MediaSearch: "Sobbing" results in train media
Open, Needs TriagePublic

Description

Search: https://commons.wikimedia.org/w/index.php?search=sobbing&title=Special%3AMediaSearch&go=Go&type=image

I get why this is happening (I think it's stemming to SOB in the image name), but I don't think this is a good end result:

image.png (539×1 px, 1 MB)

It also seems to impact a search for crying too, though the trains are further down than in that image such that it's non-trivial to screenshot it "from the top". (I didn't know search had a thesaurus!) https://commons.wikimedia.org/w/index.php?search=crying&title=Special%3AMediaSearch&go=Go&type=image

Event Timeline

Wasn't sure what a good blue product name to file this in would be.

Aklapper renamed this task from MediaSearch: Sobbing brings us trains to MediaSearch: "Sobbing" results in train media.Apr 9 2025, 6:16 AM
Aklapper edited projects, added MediaSearch; removed Discovery-Search.

I didn't know search had a thesaurus!

I think this is simple suffix stripping and it is part of the language support for stemming.

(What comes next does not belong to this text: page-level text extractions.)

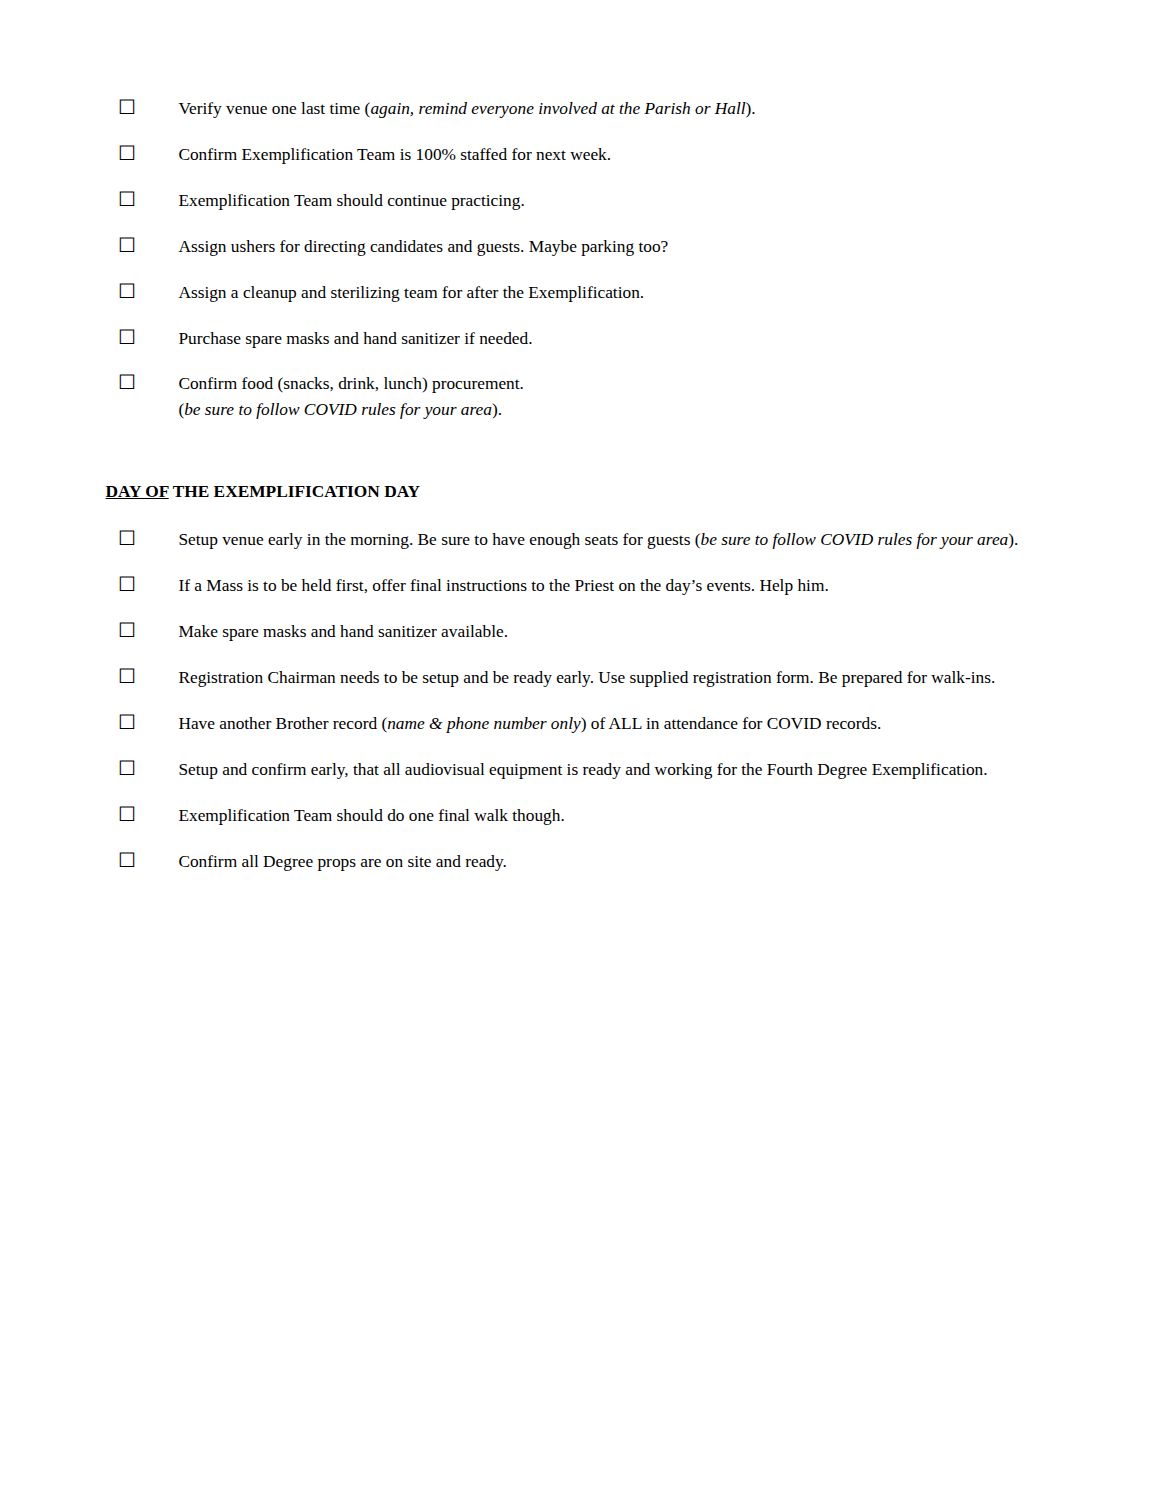Verify venue one last time (again, remind everyone involved at the Parish or Hall).
Confirm Exemplification Team is 100% staffed for next week.
Exemplification Team should continue practicing.
Assign ushers for directing candidates and guests. Maybe parking too?
Assign a cleanup and sterilizing team for after the Exemplification.
Purchase spare masks and hand sanitizer if needed.
Confirm food (snacks, drink, lunch) procurement. (be sure to follow COVID rules for your area).
DAY OF THE EXEMPLIFICATION DAY
Setup venue early in the morning. Be sure to have enough seats for guests (be sure to follow COVID rules for your area).
If a Mass is to be held first, offer final instructions to the Priest on the day’s events. Help him.
Make spare masks and hand sanitizer available.
Registration Chairman needs to be setup and be ready early. Use supplied registration form. Be prepared for walk-ins.
Have another Brother record (name & phone number only) of ALL in attendance for COVID records.
Setup and confirm early, that all audiovisual equipment is ready and working for the Fourth Degree Exemplification.
Exemplification Team should do one final walk though.
Confirm all Degree props are on site and ready.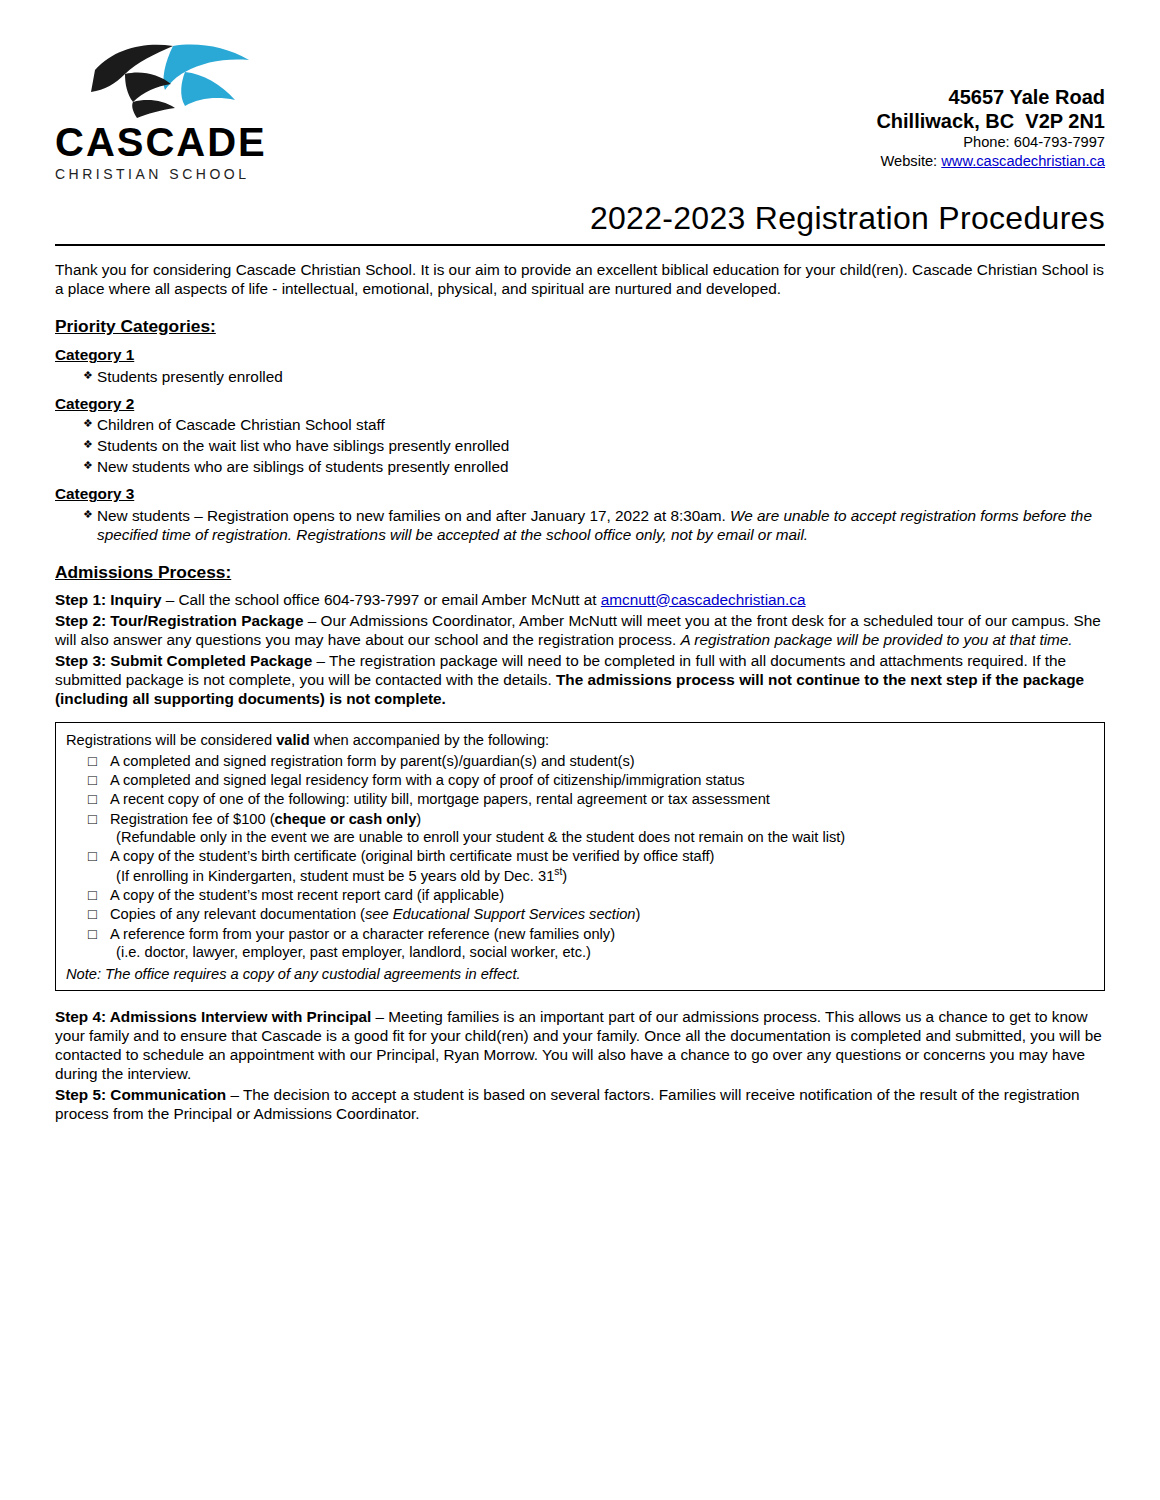CASCADE
CHRISTIAN SCHOOL
45657 Yale Road
Chilliwack, BC V2P 2N1
Phone: 604-793-7997
Website: www.cascadechristian.ca
2022-2023 Registration Procedures
Thank you for considering Cascade Christian School. It is our aim to provide an excellent biblical education for your child(ren). Cascade Christian School is a place where all aspects of life - intellectual, emotional, physical, and spiritual are nurtured and developed.
Priority Categories:
Category 1
Students presently enrolled
Category 2
Children of Cascade Christian School staff
Students on the wait list who have siblings presently enrolled
New students who are siblings of students presently enrolled
Category 3
New students – Registration opens to new families on and after January 17, 2022 at 8:30am. We are unable to accept registration forms before the specified time of registration. Registrations will be accepted at the school office only, not by email or mail.
Admissions Process:
Step 1: Inquiry – Call the school office 604-793-7997 or email Amber McNutt at amcnutt@cascadechristian.ca
Step 2: Tour/Registration Package – Our Admissions Coordinator, Amber McNutt will meet you at the front desk for a scheduled tour of our campus. She will also answer any questions you may have about our school and the registration process. A registration package will be provided to you at that time.
Step 3: Submit Completed Package – The registration package will need to be completed in full with all documents and attachments required. If the submitted package is not complete, you will be contacted with the details. The admissions process will not continue to the next step if the package (including all supporting documents) is not complete.
Registrations will be considered valid when accompanied by the following:
A completed and signed registration form by parent(s)/guardian(s) and student(s)
A completed and signed legal residency form with a copy of proof of citizenship/immigration status
A recent copy of one of the following: utility bill, mortgage papers, rental agreement or tax assessment
Registration fee of $100 (cheque or cash only) (Refundable only in the event we are unable to enroll your student & the student does not remain on the wait list)
A copy of the student’s birth certificate (original birth certificate must be verified by office staff) (If enrolling in Kindergarten, student must be 5 years old by Dec. 31st)
A copy of the student’s most recent report card (if applicable)
Copies of any relevant documentation (see Educational Support Services section)
A reference form from your pastor or a character reference (new families only) (i.e. doctor, lawyer, employer, past employer, landlord, social worker, etc.)
Note: The office requires a copy of any custodial agreements in effect.
Step 4: Admissions Interview with Principal – Meeting families is an important part of our admissions process. This allows us a chance to get to know your family and to ensure that Cascade is a good fit for your child(ren) and your family. Once all the documentation is completed and submitted, you will be contacted to schedule an appointment with our Principal, Ryan Morrow. You will also have a chance to go over any questions or concerns you may have during the interview.
Step 5: Communication – The decision to accept a student is based on several factors. Families will receive notification of the result of the registration process from the Principal or Admissions Coordinator.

I get that it's not really ideal in this particular case, but i doubt there is an easy way to solve this.

Google probably solves this by making multiple internal interpretations of your search query based on their knowledge/language graph or based simply on previous likelihood that people are looking for sobbing instead of an SOB train when typing that ? And then they limit your search by adding a hidden subquery ? And then they also use the quick grouping switches at the top to switch between even more subsets of their graph.

I didn't know search had a thesaurus!

I think this is simple suffix stripping and it is part of the language support for stemming.

Here I'm making the not-funny that crying also results in sob trains. I fully understand that stemming is how we're ending up at sob trains for the sobbing case.